De bevordering van het concurrentievermogen in de LGO moet een van de centrale doelstellingen van de toekomstige associatie tussen de LGO en de EU zijn. De LGO zouden hun potentieel om regionale expertisecentra te worden kunnen versterken door gebruik te maken van motoren van het concurrentievermogen zoals onderwijs en beroepsopleiding, technologische vooruitgang en innovatie, informatie- en communicatietechnologieën, macro-economische stabiliteit, de rechtsstaat, goed bestuur (ook inzake belastingen), transparante en goed functionerende instellingen en een solide beleidskader voor de ondersteuning van het midden- en kleinbedrijf, in het bijzonder bij de aankoop van technologie en het ontwikkelen van investeringsprojecten alsmede duurzaam beheer en het benutten van milieuhulpbronnen. In dit verband speelt de gerichte samenwerking van het bedrijfsleven een belangrijke rol.

3.1.2. Het aanpassingsvermogen verbeteren

Het tweede belangrijke doel moet vermindering van de kwetsbaarheid van de LGO zijn, eerder dan armoedebestrijding, zoals vandaag het geval is. De antwoorden op het groenboek wezen erop dat de huidige traditionele aanpak van de ontwikkelingssamenwerking niet in staat is om de werkelijke problemen in de LGO aan te pakken. Het is van essentieel belang het aanpassingsvermogen van de LGO te verhogen, ook omdat zij hun potentieel moeilijk kunnen ontwikkelen als gevolg van hun kwetsbaarheid.

Zonder afbreuk te doen aan de specifieke situatie van de minst ontwikkelde LGO zou de toekomstige associatie dus kunnen worden geconcentreerd op het verbeteren van het vermogen van de LGO om te reageren op economische schokken, energieafhankelijkheid en milieu-uitdagingen en op hun extreme kwetsbaarheid voor de gevolgen van natuurrampen.

3.1.3. De samenwerking bevorderen

Bevordering van de samenwerking tussen de LGO en andere partners moet de derde belangrijke doelstelling van de toekomstige associatie zijn. Die samenwerking versterkt niet alleen de duurzame ontwikkeling van de LGO, maar is ook essentieel om de LGO te laten bijdragen tot het bevorderen van de waarden en normen van de EU in de wereld, in het bijzonder in de buurlanden.

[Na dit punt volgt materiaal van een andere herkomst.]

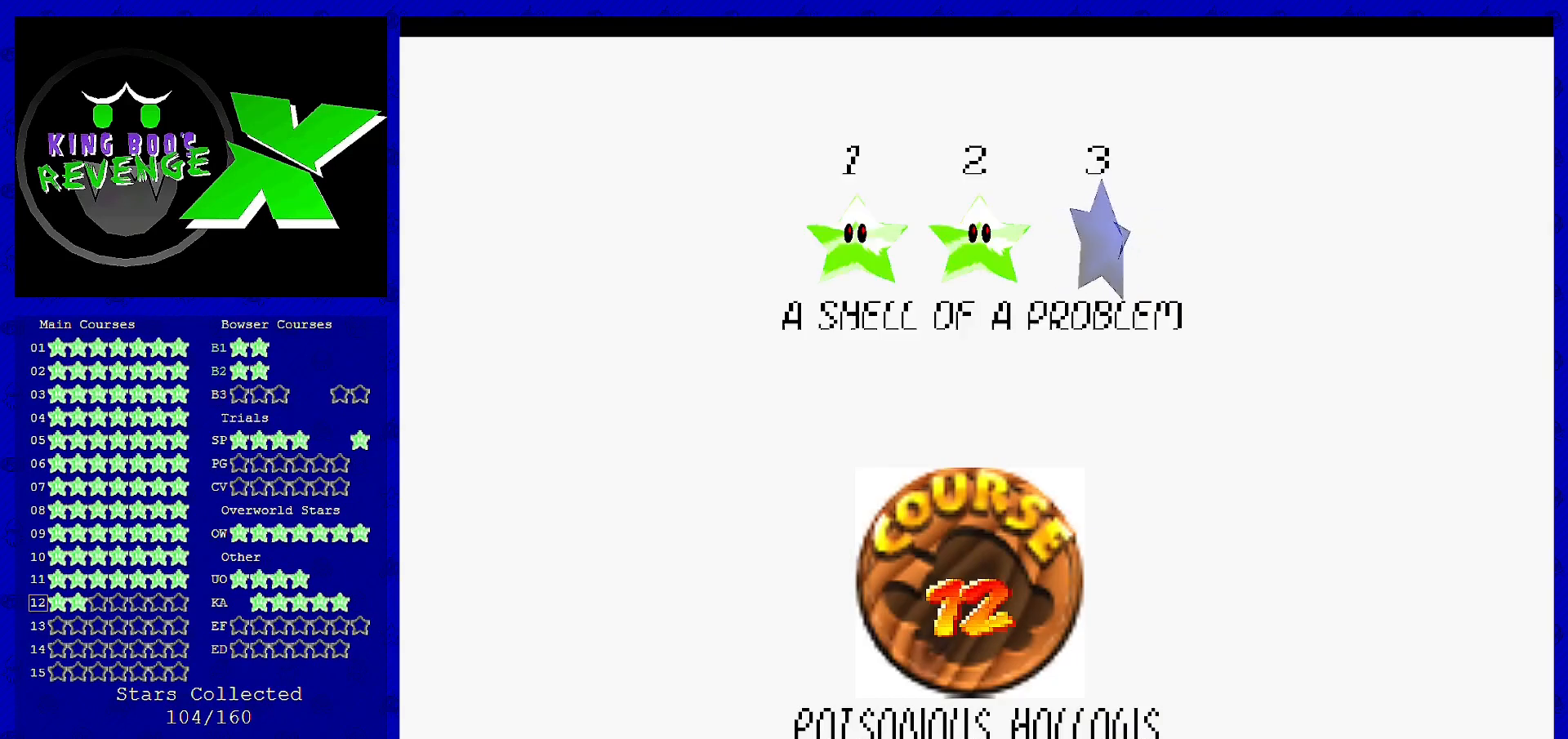
{"buttons": [], "left_stick": "center", "events": []}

Meer in het bijzonder tegen de achtergrond van de huidige regionale integratieprocessen in de ACS-regio's en de economische partnerschapsovereenkomsten tussen de EU en de ACS-regio's is de integratie van de LGO in de regionale en wereldmarkten en waar mogelijk hun actieve samenwerking met andere partners van vitaal belang om hun duurzame ontwikkeling te versterken en ten volle gebruik te maken van de mondialisering en de negatieve effecten daarvan tot een minimum te beperken. Versterkte samenwerking zou er ook toe kunnen leiden dat de LGO beter in staat zijn hun kwetsbaarheid te verminderen, bijvoorbeeld door schaalvergroting, regionale initiatieven voor risicobeperking bij rampen of grensoverschrijdende milieubescherming. Bovendien zou de samenwerking culturele uitwisselingen kunnen intensiveren en leiden tot een beter wederzijds begrip, respect voor diversiteit en de bevordering van fundamentele waarden. Zij zou ook de mogelijkheid kunnen bieden dat de LGO met hun deskundigheid deelnemen in de steun van de EU voor de ontwikkelingslanden.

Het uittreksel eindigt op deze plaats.